**Quoted passage**
══════
Shadows of Us: A Novel by L. N. NinoIn the gated community of the financial elite that makes up the Commonwealth of Richford Isles, William Schoenhausen, a naïve teenage heir to the Bernhard Schoenhausen fortune and legacy, begins a new term at the prestigious Richtown University. Looking for a way to show himself as worthy, mostly through a cunning scheme of odds and academic adulation, his easy-street plans are quashed when the school’s most popular girl, Julia Rechstaadt, happens to enrol in the school’s least popular course, an enrollment chosen as key part of Will’s scheme of flattery.

When every boy with intentions on Julia follows in their footsteps, Will’s plan is in ruin, but new frontiers are about to open up for the cloistered youth in its stead. With a vaguely psychotic self-acknowledged literary genius as a lecturer, the vague ire of a classmate, and no shortage of storied family, friends, and mere acquaintances, the multi-faceted story of Will and the Richford Isles unfolds part-by-part in Shadows of Us: A Novel by L. N. Nino.

Nino has been a long-time writer of short fiction and novellas, with published works including Atoms and Other Small Pieces, The Brain Within its Groove, and The Gray Man, but Shadows of Us marks his first intrepid voyage into the realms of a full-length novel. Like his previous works, Shadows of Us is written in Nino’s signature florid and effusive writing style and makes use of vast amounts of literary references throughout.

While at times masterful and evocative, to the less literary-inclined reader a single page of reading may be beyond reasonable comprehension as Nino invokes Macbeth and Odysseus to demonstrate even as much as a point on teenage frustrations. The writing is heavy, and difficult to parse at times even for more classically-inclined readers who may find the constant references to greater works to be inappropriate, or perhaps apery. This excessive style, however, does suit the excessive and academically-imperious tone of Richford and the many pompous inhabitants, and is a style often dialed down when concerning more down-to-earth matters of the story.
══════
**Request a**
Write out the entries word for word, starting with the line that contains "scientific name: Raphanus sativus" and going on through the line that contains "scientific name: Mythimna unipuncta", with both of those lines included.
The book review and the entries after it come from unrelated sources.

**Stored rows**
══════
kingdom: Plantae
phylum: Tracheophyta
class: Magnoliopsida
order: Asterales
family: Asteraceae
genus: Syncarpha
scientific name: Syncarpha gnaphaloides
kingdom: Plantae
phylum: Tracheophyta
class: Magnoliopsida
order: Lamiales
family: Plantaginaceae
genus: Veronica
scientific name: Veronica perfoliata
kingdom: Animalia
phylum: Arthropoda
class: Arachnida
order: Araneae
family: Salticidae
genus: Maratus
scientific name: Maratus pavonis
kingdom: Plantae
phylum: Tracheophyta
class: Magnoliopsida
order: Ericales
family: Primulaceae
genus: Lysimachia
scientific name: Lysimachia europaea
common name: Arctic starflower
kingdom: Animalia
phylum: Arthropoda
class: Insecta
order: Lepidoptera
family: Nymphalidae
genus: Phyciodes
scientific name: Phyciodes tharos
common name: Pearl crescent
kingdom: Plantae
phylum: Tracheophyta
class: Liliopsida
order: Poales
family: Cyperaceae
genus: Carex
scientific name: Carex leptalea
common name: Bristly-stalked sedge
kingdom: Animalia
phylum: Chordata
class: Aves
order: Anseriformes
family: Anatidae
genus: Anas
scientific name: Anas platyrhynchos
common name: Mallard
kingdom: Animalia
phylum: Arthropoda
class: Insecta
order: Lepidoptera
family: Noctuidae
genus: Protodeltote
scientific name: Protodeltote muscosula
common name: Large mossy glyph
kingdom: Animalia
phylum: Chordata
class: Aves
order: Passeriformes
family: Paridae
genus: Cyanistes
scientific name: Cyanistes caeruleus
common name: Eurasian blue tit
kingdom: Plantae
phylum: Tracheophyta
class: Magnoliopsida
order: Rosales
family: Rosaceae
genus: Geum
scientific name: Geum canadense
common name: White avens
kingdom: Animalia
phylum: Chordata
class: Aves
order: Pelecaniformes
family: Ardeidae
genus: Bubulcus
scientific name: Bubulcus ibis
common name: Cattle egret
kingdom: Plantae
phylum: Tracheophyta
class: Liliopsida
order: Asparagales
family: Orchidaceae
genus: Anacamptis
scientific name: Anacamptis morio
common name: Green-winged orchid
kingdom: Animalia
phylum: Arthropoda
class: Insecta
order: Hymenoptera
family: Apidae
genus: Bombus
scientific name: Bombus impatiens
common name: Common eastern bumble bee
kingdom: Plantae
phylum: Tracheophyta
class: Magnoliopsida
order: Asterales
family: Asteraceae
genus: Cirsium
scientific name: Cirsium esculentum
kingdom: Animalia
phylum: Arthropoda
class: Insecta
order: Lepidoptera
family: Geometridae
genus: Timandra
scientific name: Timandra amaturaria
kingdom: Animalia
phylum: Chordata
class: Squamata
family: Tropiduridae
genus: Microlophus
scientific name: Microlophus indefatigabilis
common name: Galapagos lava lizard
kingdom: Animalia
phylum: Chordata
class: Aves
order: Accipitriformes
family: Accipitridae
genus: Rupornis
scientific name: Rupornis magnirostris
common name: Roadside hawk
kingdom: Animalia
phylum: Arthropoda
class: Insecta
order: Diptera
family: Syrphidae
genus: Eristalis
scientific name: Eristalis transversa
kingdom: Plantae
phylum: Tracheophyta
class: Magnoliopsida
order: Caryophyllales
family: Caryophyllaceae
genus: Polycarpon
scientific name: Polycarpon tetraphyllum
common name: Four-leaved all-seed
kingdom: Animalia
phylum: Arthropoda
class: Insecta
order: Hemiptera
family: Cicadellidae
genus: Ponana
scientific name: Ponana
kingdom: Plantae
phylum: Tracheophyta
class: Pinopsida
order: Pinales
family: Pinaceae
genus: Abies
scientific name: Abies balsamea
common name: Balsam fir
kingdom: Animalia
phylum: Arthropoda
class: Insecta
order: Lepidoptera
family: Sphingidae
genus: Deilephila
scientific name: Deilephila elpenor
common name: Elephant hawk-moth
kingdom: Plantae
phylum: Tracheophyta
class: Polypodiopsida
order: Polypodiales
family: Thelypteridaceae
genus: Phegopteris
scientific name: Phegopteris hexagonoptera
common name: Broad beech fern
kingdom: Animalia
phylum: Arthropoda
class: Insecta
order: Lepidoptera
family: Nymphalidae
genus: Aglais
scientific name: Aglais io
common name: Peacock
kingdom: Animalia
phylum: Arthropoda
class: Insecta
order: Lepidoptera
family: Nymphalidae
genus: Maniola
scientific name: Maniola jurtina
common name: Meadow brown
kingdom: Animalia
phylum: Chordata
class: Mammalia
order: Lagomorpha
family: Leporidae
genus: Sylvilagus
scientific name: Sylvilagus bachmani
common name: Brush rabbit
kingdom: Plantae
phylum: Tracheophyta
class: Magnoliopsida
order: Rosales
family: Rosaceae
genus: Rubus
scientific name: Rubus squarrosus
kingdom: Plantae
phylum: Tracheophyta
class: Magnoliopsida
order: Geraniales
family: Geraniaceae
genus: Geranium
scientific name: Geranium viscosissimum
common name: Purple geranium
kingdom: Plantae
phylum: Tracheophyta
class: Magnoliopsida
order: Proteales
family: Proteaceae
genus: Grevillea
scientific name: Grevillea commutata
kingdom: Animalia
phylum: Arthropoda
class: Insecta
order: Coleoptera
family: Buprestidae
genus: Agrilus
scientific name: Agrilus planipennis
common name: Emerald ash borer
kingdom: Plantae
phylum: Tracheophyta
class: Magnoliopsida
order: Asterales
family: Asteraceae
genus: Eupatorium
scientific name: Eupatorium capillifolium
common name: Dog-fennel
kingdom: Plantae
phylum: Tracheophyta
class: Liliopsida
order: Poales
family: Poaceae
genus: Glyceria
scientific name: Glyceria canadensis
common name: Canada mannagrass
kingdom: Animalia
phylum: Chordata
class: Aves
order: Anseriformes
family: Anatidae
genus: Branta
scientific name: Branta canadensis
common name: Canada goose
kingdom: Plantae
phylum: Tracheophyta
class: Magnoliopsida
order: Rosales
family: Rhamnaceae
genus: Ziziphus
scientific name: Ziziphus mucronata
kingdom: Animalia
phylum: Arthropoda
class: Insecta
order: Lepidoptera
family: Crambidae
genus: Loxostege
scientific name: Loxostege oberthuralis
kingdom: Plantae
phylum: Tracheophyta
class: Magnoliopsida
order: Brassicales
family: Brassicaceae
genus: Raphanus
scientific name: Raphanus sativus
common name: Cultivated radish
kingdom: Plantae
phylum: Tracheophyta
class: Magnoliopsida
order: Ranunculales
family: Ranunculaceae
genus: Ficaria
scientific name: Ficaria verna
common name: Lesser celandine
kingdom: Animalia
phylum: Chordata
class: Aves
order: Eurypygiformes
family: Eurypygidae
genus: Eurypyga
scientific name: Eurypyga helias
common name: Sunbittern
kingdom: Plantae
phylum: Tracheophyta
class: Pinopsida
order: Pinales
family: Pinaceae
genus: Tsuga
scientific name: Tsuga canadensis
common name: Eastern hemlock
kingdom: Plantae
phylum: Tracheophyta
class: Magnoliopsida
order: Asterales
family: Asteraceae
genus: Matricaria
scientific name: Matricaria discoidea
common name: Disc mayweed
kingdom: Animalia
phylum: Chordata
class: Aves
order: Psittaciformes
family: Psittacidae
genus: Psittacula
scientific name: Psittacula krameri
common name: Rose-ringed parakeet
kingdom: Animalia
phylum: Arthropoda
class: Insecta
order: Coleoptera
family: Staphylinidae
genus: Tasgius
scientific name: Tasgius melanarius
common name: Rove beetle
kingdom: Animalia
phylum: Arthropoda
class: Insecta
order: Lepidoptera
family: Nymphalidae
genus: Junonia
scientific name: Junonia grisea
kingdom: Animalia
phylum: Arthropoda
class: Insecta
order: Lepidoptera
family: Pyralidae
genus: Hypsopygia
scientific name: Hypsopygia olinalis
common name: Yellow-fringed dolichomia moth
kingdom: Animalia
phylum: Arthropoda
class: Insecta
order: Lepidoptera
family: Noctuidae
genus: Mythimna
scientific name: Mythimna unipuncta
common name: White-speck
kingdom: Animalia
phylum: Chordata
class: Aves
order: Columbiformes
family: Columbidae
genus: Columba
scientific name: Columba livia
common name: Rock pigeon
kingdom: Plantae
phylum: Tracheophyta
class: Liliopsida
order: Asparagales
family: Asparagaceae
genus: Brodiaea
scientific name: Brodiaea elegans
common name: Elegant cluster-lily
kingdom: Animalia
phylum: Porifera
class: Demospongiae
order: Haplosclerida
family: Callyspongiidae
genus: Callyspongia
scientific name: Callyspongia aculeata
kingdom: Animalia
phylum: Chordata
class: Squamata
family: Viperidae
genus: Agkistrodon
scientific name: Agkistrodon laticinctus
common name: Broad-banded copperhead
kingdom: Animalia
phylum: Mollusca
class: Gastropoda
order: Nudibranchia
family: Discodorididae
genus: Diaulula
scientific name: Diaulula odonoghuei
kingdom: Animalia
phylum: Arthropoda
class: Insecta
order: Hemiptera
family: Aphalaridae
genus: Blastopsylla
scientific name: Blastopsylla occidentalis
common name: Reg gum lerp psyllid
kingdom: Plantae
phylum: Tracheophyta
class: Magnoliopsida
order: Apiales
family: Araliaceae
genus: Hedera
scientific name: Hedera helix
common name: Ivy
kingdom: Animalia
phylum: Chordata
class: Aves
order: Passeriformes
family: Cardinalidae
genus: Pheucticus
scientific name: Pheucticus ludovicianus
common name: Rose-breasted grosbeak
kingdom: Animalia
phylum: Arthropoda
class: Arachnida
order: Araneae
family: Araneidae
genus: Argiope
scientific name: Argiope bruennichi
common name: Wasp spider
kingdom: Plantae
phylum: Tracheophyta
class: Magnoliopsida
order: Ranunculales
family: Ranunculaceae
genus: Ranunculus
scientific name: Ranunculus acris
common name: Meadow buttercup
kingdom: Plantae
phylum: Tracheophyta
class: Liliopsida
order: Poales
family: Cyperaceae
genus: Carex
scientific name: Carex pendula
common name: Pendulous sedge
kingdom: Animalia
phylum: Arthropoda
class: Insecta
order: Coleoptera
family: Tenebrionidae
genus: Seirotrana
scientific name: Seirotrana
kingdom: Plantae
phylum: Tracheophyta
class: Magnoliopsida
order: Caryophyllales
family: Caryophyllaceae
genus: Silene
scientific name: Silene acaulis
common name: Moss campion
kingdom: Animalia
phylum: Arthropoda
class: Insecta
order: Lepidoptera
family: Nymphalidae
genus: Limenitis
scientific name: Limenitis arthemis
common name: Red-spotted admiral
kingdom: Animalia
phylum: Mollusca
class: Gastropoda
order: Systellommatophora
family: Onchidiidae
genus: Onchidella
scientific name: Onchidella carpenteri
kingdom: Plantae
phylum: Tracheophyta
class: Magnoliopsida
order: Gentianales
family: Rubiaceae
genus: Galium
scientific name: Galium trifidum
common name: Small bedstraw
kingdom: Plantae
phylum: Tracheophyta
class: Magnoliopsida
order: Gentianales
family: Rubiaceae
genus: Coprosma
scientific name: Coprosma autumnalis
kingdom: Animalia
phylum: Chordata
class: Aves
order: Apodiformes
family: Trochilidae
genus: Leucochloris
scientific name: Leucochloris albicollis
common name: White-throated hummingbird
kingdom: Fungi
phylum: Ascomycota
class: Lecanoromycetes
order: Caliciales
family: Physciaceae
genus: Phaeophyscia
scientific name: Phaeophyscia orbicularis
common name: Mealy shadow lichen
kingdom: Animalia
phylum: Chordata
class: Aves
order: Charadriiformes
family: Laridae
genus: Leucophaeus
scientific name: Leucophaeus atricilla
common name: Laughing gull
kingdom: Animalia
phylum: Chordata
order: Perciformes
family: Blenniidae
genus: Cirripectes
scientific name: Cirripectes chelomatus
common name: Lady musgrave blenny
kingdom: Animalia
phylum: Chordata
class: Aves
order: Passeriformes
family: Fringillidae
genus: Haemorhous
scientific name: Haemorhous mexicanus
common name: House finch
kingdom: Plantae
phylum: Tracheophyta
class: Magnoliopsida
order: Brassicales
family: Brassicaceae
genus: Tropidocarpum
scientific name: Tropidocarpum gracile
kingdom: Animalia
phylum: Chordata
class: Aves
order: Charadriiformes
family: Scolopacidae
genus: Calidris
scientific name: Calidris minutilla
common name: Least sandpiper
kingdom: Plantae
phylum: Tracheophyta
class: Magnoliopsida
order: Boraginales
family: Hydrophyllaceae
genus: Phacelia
══════
**Request b**
Carry the review of Shadows of Us further, starting after its last sentence.

**Written answer a**
scientific name: Raphanus sativus
common name: Cultivated radish
kingdom: Plantae
phylum: Tracheophyta
class: Magnoliopsida
order: Ranunculales
family: Ranunculaceae
genus: Ficaria
scientific name: Ficaria verna
common name: Lesser celandine
kingdom: Animalia
phylum: Chordata
class: Aves
order: Eurypygiformes
family: Eurypygidae
genus: Eurypyga
scientific name: Eurypyga helias
common name: Sunbittern
kingdom: Plantae
phylum: Tracheophyta
class: Pinopsida
order: Pinales
family: Pinaceae
genus: Tsuga
scientific name: Tsuga canadensis
common name: Eastern hemlock
kingdom: Plantae
phylum: Tracheophyta
class: Magnoliopsida
order: Asterales
family: Asteraceae
genus: Matricaria
scientific name: Matricaria discoidea
common name: Disc mayweed
kingdom: Animalia
phylum: Chordata
class: Aves
order: Psittaciformes
family: Psittacidae
genus: Psittacula
scientific name: Psittacula krameri
common name: Rose-ringed parakeet
kingdom: Animalia
phylum: Arthropoda
class: Insecta
order: Coleoptera
family: Staphylinidae
genus: Tasgius
scientific name: Tasgius melanarius
common name: Rove beetle
kingdom: Animalia
phylum: Arthropoda
class: Insecta
order: Lepidoptera
family: Nymphalidae
genus: Junonia
scientific name: Junonia grisea
kingdom: Animalia
phylum: Arthropoda
class: Insecta
order: Lepidoptera
family: Pyralidae
genus: Hypsopygia
scientific name: Hypsopygia olinalis
common name: Yellow-fringed dolichomia moth
kingdom: Animalia
phylum: Arthropoda
class: Insecta
order: Lepidoptera
family: Noctuidae
genus: Mythimna
scientific name: Mythimna unipuncta

**Written answer b**
This cover is slightly foreboding, something which seems imminently inappropriate as the plot never quite thickens to an exceptionally threatening or darkened subject, mostly besides the psyche of teenagers and jealous adults. Something more representative would have been useful, as while the book follows themes from Nino’s other works, it still takes some time to discover what the book is truly intending to be about, something not bridgeable from the book’s cover, let alone its first chapters. The plot is very slow, careful, and much more concerned with the details than the destination.

The book has a few other issues, mostly in that despite its rich manner of writing it still remains marred with enough editorial errors to be noticeable. Several characters also seem to receive very little depth, even when developed to some degree in the book, however this seems to reflect the paths they are locked into by fate. Overall, Shadows of Us is another interesting new take on older, somewhat Gothic fiction, a formula that Nino has only experimented with in short fiction before. This experiment into a longer format has been successful, and I hope the “next last book” from this author is even better than this one.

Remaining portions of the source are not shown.